Ce qu’il en est des « witch marks » anglaises : réalité spirituelle

Comme la sorcellerie nous attire, et surtout en ce mois d’octobre (…qui nous pousse tout de même au pumpkin latte et aux photos de feuilles mortes) certains ne seront donc pas étonnés de voir le titre de ce billet !

Par ailleurs, vous avez sûrement déjà croisé un de ces motifs : effacé ou reproduit sur un bâtiment historique. [Si par hasard vous êtes déjà allés à Norfolk en Angleterre, où ont commencé les premières enquêtes/ études]. 

Et si ce n’est pas le cas, belle découverte à vous ! ouvrez l’œil (de la providence).

Oeil de la Providence, crédit Naïs Ollivier

En réalité, ce qui est regroupé sous le terme « witch marks » ne sont rien d’autre que des graffitis médiévaux et post médiévaux. Ces symboles intrigants, regroupés par familles, sont explicités par des hypothèses assez larges.

Le motif de rosette à 6 pétales par exemple est un des plus fréquemment rencontrés au cours des regroupements. Ce dessin exécuté au compas, avant d’être gravé la plupart du temps, a encore la côte parmi les plus jeunes qui s’ennuient en cours (hum). Il nous est familier, cependant on lui attribue plutôt à l’époque des vertus apotropaïques/de protection, un signe qui repousserait le démon, un peu comme une alternative païenne à la croix.
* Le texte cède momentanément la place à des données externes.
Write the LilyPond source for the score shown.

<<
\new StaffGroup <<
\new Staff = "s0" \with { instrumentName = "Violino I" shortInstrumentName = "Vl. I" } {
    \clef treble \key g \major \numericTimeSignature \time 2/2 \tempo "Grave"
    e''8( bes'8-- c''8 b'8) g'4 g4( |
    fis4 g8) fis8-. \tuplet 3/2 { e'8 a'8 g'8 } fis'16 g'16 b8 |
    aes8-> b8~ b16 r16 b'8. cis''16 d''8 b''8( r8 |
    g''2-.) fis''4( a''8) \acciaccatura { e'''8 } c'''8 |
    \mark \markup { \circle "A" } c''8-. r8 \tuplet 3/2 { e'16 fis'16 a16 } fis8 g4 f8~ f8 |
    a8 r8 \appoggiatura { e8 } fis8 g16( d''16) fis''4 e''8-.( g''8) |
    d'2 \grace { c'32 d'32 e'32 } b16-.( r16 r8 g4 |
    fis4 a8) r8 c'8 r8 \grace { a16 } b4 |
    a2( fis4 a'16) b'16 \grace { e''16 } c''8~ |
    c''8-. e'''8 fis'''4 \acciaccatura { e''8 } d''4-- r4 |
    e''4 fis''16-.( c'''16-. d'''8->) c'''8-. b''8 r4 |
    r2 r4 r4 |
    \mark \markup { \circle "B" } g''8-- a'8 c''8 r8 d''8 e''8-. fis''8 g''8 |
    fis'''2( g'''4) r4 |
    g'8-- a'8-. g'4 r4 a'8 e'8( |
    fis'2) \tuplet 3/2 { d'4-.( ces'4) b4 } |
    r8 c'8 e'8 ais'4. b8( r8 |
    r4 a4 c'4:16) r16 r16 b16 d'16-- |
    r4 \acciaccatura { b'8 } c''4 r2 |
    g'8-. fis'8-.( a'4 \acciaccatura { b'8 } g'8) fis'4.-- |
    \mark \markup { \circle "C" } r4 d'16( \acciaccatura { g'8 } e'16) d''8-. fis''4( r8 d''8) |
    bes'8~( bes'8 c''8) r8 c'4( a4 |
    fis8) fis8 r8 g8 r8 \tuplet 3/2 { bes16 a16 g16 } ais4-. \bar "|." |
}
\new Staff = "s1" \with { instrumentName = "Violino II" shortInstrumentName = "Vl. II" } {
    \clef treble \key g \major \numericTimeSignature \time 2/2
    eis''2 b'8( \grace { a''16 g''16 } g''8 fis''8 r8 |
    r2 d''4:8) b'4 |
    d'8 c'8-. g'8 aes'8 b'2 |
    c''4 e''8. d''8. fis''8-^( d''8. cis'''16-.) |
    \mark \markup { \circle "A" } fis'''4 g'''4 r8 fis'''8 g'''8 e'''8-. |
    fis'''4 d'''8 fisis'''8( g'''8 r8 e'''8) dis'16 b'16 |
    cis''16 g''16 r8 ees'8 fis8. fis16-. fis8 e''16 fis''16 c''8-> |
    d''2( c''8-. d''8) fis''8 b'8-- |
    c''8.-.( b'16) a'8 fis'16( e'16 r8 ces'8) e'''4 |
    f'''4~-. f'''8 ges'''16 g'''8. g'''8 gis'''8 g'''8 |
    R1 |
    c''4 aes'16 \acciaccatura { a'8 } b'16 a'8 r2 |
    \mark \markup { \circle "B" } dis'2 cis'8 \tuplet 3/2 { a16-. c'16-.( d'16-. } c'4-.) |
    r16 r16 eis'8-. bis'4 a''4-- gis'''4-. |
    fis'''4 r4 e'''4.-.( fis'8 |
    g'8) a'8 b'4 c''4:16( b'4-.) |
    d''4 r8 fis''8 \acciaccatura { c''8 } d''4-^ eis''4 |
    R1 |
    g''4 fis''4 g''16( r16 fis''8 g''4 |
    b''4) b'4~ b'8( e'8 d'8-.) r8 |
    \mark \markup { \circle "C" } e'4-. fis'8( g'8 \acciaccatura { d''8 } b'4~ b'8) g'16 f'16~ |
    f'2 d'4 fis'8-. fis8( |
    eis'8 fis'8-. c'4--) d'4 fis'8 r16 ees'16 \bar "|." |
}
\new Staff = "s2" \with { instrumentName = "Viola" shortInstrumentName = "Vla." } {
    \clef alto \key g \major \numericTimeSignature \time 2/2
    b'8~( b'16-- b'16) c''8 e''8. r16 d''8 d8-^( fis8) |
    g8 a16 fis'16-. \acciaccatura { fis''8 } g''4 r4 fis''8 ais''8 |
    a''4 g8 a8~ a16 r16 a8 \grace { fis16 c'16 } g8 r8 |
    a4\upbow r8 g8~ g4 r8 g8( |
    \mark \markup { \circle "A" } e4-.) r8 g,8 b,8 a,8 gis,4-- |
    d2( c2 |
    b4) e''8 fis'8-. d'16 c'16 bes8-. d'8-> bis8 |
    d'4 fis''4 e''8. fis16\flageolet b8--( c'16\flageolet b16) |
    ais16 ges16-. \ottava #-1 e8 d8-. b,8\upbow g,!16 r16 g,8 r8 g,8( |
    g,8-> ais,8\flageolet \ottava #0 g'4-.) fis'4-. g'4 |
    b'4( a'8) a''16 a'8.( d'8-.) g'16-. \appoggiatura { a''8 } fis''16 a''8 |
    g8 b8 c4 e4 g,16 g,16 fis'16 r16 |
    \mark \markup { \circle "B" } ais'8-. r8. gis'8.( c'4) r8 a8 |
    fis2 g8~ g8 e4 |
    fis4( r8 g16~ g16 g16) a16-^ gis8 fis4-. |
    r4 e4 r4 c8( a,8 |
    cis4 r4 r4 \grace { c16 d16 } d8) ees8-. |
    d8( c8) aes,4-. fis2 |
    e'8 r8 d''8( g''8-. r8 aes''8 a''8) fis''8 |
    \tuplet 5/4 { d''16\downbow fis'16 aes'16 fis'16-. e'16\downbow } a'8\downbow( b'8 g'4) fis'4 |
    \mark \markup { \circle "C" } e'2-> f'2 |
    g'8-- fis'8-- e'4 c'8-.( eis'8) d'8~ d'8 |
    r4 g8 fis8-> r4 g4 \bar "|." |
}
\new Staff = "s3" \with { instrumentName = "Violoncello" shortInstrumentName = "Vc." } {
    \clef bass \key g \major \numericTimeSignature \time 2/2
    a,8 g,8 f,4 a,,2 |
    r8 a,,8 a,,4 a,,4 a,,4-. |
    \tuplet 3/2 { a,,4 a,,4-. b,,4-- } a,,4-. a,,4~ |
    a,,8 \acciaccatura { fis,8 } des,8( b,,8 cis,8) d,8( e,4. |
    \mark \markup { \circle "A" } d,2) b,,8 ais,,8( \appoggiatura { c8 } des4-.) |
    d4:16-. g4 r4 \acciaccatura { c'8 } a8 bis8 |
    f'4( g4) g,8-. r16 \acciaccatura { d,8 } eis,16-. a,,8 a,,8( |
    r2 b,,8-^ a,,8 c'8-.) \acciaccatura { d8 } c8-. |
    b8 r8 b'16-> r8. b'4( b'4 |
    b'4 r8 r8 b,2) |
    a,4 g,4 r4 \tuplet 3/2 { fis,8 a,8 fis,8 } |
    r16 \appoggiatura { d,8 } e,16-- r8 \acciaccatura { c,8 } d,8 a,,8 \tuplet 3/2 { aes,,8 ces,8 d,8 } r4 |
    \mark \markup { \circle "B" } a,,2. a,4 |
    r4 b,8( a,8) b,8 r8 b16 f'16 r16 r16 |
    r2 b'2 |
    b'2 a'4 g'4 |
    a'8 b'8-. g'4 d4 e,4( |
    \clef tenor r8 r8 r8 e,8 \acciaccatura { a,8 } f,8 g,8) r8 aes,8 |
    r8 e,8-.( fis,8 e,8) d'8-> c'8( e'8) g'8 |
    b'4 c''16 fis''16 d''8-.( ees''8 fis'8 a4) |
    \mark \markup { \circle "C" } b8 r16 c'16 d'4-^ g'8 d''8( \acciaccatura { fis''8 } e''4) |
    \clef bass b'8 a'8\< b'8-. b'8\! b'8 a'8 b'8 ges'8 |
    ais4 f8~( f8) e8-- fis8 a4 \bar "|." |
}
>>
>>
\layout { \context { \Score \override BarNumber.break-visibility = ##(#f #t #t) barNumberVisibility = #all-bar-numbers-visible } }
« Witch mark ». Crédit @Historic England

Certains sont sûrement sceptiques sur la tolérance de ces marques, à forte charge spirituelle, en contexte chrétien. En effet ce sont majoritairement – ironiquement- des murs d’églises qui accueillent ces motifs, présents par dizaines. Et pour cause, certains pensent qu’ils redoublent les protections chrétiennes. Une fois la peur de la sorcellerie estompée : ces graffitis sont considérés comme apportant chance et protection, et autonomes. Selon l’état des recherches, on les retrouve plus en contexte domestique à partir de la fin du Moyen Âge : sur des coffrets, occasionnellement, et près des ouvertures (fenêtres, cheminées), jugées plus vulnérables.

Anges et démons sont représentés dans l’église dans une forme de dichotomie moralisatrice : certains graffitis comme ici à Beachamwell dans le Norfolk, sont des contre-sorts, grotesques ou comiques, qui me rappellent l’esprit du sort « Riddikulus » de Rowling.

Crédit Naïs Ollivier

Cette autre forme de croyance est l’écho des voix populaires que ne relatent pas les textes, pour cause d’analphabétisme. Or le tracé de ces dessins informels n’implique pas la connaissance d’un alphabet. Ils pouvaient aussi bien être de la main d’un clerc que d’un marchand ou paysan. Bien évidemment on ne connaît pas tous les détails de la raison du placement et si quelqu’un était réellement missionné, mais on peut imaginer ce raisonnement-là ! Ils permettent historiquement de mieux comprendre l’ambiance et les mœurs de la société la plus populaire, dont les graffitis rituels sont nourris de ses peurs et convictions les plus fortes. Les motifs et leurs significations semblent par ailleurs évoluer en même temps que sa société.

Cela comble les limites archéologiques que l’on peut rencontrer, n’ayant pas tout cet aspect traditionnel du quotidien.

Pour aller plus loin, sachez que ces marques sont assez endémiques d’un territoire, de certaines églises, et qu’il en existe une variété immense : tout un bestiaire animal également, assez mythologique, ou bien lié à l’agriculture. On retrouve aussi beaucoup de bateaux, qui peuvent être très symbolique dans le passage d’un état à un autre, comme le souhait qu’un des leurs soit en sécurité sur les mers. Entre autres aspirations transcrites. Ces graffitis sont des prières rendues solides dans la pierre, qui permettent une intercession directe personnelle avec le monde supérieur, sans avoir à passer par des membres de la hiérarchie comme un évêque ou le pape.

 

Cet article est basé sur les recherches de Medieval Graffiti: The Lost Voices of England’s Churches (2015), De Matthew champion

Point historiographie : ces marques, à distinguer de celles plus explicites dites « marques de tâcherons », intéressent les chercheurs depuis des décennies, mais un des précurseurs reste Ralph Merrifield, dans les années 80.